(Records from a collection)
^^^^^^^^

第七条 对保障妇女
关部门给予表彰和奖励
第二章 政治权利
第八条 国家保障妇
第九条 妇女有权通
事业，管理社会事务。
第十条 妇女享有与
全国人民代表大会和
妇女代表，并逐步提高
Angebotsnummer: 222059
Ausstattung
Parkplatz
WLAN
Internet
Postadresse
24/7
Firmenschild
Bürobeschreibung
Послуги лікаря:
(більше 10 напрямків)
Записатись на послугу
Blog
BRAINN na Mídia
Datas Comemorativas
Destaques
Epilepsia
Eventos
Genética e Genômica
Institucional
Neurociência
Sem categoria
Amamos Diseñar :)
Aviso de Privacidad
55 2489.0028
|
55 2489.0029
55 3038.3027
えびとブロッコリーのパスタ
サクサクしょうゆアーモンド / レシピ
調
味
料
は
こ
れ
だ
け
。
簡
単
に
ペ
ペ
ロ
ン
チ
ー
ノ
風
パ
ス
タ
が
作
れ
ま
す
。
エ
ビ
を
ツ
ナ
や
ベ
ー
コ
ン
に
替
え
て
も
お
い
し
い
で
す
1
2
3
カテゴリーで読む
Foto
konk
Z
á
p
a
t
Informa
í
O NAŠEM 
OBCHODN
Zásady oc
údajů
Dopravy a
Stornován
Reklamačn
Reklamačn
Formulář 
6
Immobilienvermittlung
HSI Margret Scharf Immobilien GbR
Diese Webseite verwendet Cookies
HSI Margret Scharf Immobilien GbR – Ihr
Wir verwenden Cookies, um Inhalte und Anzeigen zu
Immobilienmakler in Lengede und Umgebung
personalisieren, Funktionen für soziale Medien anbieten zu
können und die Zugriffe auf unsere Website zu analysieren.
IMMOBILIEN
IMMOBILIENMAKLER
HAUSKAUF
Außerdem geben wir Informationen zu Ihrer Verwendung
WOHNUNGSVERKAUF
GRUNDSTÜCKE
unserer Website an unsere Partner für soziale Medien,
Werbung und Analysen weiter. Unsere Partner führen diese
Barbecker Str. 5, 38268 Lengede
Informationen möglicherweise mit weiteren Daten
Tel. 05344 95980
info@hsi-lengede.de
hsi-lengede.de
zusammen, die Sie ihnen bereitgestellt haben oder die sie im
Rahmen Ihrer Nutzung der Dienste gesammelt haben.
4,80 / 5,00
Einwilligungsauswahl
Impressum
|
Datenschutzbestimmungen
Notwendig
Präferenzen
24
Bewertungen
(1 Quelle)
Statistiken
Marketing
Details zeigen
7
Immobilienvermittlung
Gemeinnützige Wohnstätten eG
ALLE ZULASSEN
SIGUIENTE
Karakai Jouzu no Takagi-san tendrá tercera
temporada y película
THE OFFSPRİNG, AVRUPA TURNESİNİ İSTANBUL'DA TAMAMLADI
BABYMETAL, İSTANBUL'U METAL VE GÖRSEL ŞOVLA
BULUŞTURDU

^^^^^^^^

Goal of the exercise:
The entries above should be copied out exactly, with none left out.

Reply to the exercise:
第七条 对保障妇女
关部门给予表彰和奖励
第二章 政治权利
第八条 国家保障妇
第九条 妇女有权通
事业，管理社会事务。
第十条 妇女享有与
全国人民代表大会和
妇女代表，并逐步提高
Angebotsnummer: 222059
Ausstattung
Parkplatz
WLAN
Internet
Postadresse
24/7
Firmenschild
Bürobeschreibung
Послуги лікаря:
(більше 10 напрямків)
Записатись на послугу
Blog
BRAINN na Mídia
Datas Comemorativas
Destaques
Epilepsia
Eventos
Genética e Genômica
Institucional
Neurociência
Sem categoria
Amamos Diseñar :)
Aviso de Privacidad
55 2489.0028
|
55 2489.0029
55 3038.3027
えびとブロッコリーのパスタ
サクサクしょうゆアーモンド / レシピ
調
味
料
は
こ
れ
だ
け
。
簡
単
に
ペ
ペ
ロ
ン
チ
ー
ノ
風
パ
ス
タ
が
作
れ
ま
す
。
エ
ビ
を
ツ
ナ
や
ベ
ー
コ
ン
に
替
え
て
も
お
い
し
い
で
す
1
2
3
カテゴリーで読む
Foto
konk
Z
á
p
a
t
Informa
í
O NAŠEM 
OBCHODN
Zásady oc
údajů
Dopravy a
Stornován
Reklamačn
Reklamačn
Formulář 
6
Immobilienvermittlung
HSI Margret Scharf Immobilien GbR
Diese Webseite verwendet Cookies
HSI Margret Scharf Immobilien GbR – Ihr
Wir verwenden Cookies, um Inhalte und Anzeigen zu
Immobilienmakler in Lengede und Umgebung
personalisieren, Funktionen für soziale Medien anbieten zu
können und die Zugriffe auf unsere Website zu analysieren.
IMMOBILIEN
IMMOBILIENMAKLER
HAUSKAUF
Außerdem geben wir Informationen zu Ihrer Verwendung
WOHNUNGSVERKAUF
GRUNDSTÜCKE
unserer Website an unsere Partner für soziale Medien,
Werbung und Analysen weiter. Unsere Partner führen diese
Barbecker Str. 5, 38268 Lengede
Informationen möglicherweise mit weiteren Daten
Tel. 05344 95980
info@hsi-lengede.de
hsi-lengede.de
zusammen, die Sie ihnen bereitgestellt haben oder die sie im
Rahmen Ihrer Nutzung der Dienste gesammelt haben.
4,80 / 5,00
Einwilligungsauswahl
Impressum
|
Datenschutzbestimmungen
Notwendig
Präferenzen
24
Bewertungen
(1 Quelle)
Statistiken
Marketing
Details zeigen
7
Immobilienvermittlung
Gemeinnützige Wohnstätten eG
ALLE ZULASSEN
SIGUIENTE
Karakai Jouzu no Takagi-san tendrá tercera
temporada y película
THE OFFSPRİNG, AVRUPA TURNESİNİ İSTANBUL'DA TAMAMLADI
BABYMETAL, İSTANBUL'U METAL VE GÖRSEL ŞOVLA
BULUŞTURDU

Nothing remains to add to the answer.